Furthermore, the study emphasizes the relevance of system thinking in manufacturing and process management. By considering the manufacturing process as an interconnected system, our approach enables a comprehensive evaluation of the implications of individual changes on the entire system. This systemic perspective is crucial in identifying optimal solutions that enhance individual operations and overall process efficiency. It encourages a shift from focusing solely on isolated process improvements to a more integrated approach that considers the cumulative effect of these improvements on the entire system. In this regard, incorporating the granular computing paradigm is pivotal in sha** our analytical approach and aligning it with the composition of process mining data.
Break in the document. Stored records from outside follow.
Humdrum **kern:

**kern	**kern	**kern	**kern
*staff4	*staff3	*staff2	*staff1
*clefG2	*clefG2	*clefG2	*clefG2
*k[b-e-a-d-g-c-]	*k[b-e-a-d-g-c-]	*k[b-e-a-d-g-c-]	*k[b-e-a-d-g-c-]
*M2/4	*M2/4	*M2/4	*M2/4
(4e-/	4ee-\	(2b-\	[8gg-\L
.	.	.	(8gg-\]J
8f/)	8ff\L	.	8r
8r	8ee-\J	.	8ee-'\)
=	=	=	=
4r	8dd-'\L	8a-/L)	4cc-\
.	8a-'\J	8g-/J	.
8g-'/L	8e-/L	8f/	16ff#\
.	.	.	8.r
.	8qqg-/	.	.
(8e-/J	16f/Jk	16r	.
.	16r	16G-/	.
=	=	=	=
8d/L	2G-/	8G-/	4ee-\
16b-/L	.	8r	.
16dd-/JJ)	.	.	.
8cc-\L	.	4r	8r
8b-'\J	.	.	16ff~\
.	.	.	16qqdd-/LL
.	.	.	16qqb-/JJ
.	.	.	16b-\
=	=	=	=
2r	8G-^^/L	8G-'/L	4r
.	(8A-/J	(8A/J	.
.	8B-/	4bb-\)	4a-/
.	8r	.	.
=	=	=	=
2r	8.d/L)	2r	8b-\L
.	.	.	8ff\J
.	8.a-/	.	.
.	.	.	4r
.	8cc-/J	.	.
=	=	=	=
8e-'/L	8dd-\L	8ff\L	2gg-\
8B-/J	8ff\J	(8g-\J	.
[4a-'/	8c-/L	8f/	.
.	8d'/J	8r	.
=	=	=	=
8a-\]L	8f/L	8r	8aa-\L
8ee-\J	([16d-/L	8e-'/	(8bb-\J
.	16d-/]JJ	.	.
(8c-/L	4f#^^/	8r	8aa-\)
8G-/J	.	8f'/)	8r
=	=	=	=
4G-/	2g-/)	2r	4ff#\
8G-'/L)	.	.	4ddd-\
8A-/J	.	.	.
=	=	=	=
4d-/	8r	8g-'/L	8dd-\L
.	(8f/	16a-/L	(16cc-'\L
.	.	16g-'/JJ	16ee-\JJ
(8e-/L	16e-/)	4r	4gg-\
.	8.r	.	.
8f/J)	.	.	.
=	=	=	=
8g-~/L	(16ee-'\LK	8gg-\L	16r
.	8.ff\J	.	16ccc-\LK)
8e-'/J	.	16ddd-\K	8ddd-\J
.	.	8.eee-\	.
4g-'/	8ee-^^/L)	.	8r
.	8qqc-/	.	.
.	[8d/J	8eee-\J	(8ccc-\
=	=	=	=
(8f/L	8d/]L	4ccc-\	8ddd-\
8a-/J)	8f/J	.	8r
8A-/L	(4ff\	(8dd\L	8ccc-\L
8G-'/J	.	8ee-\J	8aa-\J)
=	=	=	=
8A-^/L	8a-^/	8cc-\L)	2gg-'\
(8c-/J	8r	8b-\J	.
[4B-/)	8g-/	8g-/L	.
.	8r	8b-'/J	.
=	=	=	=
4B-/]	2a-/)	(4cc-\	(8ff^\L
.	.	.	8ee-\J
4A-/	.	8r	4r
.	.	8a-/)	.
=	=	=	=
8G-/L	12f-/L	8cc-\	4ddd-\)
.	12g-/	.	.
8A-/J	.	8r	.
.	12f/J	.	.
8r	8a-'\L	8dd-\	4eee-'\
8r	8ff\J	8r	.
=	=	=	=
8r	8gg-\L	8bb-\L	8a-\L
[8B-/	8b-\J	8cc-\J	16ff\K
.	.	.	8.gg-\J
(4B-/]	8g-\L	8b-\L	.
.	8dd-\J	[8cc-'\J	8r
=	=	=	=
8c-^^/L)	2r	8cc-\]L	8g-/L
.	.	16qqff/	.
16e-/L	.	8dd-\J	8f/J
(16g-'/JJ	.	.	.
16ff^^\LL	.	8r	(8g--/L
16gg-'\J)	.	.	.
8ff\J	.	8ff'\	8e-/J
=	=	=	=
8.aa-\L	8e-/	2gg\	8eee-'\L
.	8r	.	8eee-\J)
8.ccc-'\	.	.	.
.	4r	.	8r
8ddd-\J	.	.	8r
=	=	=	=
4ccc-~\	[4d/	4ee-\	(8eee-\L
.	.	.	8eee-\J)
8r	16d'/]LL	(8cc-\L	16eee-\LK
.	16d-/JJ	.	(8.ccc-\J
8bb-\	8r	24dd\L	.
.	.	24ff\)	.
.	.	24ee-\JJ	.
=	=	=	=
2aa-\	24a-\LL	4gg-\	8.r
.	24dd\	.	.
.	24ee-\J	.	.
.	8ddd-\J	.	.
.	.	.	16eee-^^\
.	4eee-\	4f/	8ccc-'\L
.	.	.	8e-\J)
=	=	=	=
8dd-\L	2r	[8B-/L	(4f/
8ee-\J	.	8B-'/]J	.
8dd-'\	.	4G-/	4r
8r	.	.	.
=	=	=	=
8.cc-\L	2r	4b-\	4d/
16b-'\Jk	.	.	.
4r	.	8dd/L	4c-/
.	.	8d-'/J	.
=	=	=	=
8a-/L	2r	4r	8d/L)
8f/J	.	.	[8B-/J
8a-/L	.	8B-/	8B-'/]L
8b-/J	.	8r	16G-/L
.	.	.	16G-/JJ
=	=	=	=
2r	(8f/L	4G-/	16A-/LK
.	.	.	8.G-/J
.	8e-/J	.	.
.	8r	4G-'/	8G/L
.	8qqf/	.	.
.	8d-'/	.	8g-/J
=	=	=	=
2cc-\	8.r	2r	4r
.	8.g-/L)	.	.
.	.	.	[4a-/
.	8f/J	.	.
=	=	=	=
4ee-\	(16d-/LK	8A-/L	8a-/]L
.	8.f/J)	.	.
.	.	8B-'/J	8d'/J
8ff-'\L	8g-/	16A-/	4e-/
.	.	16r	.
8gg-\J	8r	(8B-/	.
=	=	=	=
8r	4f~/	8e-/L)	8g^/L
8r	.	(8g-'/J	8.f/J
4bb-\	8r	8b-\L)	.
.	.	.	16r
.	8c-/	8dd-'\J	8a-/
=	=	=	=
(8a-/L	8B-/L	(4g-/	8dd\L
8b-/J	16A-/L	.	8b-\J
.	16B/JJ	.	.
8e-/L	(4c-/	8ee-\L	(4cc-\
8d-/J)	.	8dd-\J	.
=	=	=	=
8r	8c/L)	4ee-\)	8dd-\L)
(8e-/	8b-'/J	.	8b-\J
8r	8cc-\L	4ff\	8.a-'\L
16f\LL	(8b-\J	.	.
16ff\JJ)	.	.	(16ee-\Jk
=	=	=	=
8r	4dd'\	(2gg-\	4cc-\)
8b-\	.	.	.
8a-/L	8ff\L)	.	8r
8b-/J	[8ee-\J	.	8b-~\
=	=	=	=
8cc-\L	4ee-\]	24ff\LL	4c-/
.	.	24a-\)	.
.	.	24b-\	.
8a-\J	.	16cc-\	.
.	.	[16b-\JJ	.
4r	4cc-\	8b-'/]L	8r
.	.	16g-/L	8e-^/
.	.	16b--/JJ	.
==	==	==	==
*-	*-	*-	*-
This concept enables nuanced navigation and consideration of objectives and factors across different system levels when identifying counterfactual explanations, facilitating the transition from local optimizations to systematic improvements. The adaptability and structured perspective provided by granular computing are particularly congruent with the nature of process mining data, which inherently comprises multi-level, interconnected information. By employing Granular Computing, we effectively segment the objectives for identifying counterfactuals within the complex scheduling problem into more manageable and interpretable units, ensuring enhancements contribute meaningfully to the system’s overall efficiency. This methodological alignment enhances our capability to dissect and interpret process mining data in an insightful and actionable manner. Consequently, our application of granular computing fosters a framework for identifying impactful counterfactual explanations and amplifies the potential for systemic improvements within the intricate dynamics of job-shop scheduling. The paradigm’s emphasis on considering the granularity of data and system components ensures our findings are comprehensive and relevant, paving the way for holistic advancements rather than isolated improvements. Through this lens, granular computing serves as a cornerstone of our study, guiding our exploration of process mining data toward achieving significant, system-wide enhancements.

Conclusion

In conclusion, this research introduced a sophisticated method for generating counterfactual explanations in complex scheduling scenarios, specifically in the context of the JSSP. The core methodology integrated a predictive ML model with MILP for initial schedule generation, followed by the application of the NSGA-II for multi-objective optimization. The results of the study revealed the effectiveness of the NSGA-II approach in producing robust counterfactual explanations, particularly in improving schedule makespan and operation processing times. This was notably more efficient than the alternative counterfactual explanation method, especially at higher levels of parameter combinations. Furthermore, the exploration of specific counterfactual scenarios underscored the critical role of operation placement within the scheduling environment. It was observed that improvements in individual operations could have significantly different impacts on the overall schedule, depending on their interaction with other operations and their position in the process flow. Overall, the study successfully demonstrated a comprehensive framework for enhancing both individual operation efficiencies and system-wide performance in scheduling environments. The insights gained from this research not only contribute to the field of explainable AI but also provide valuable guidelines for future applications in optimization and scheduling tasks.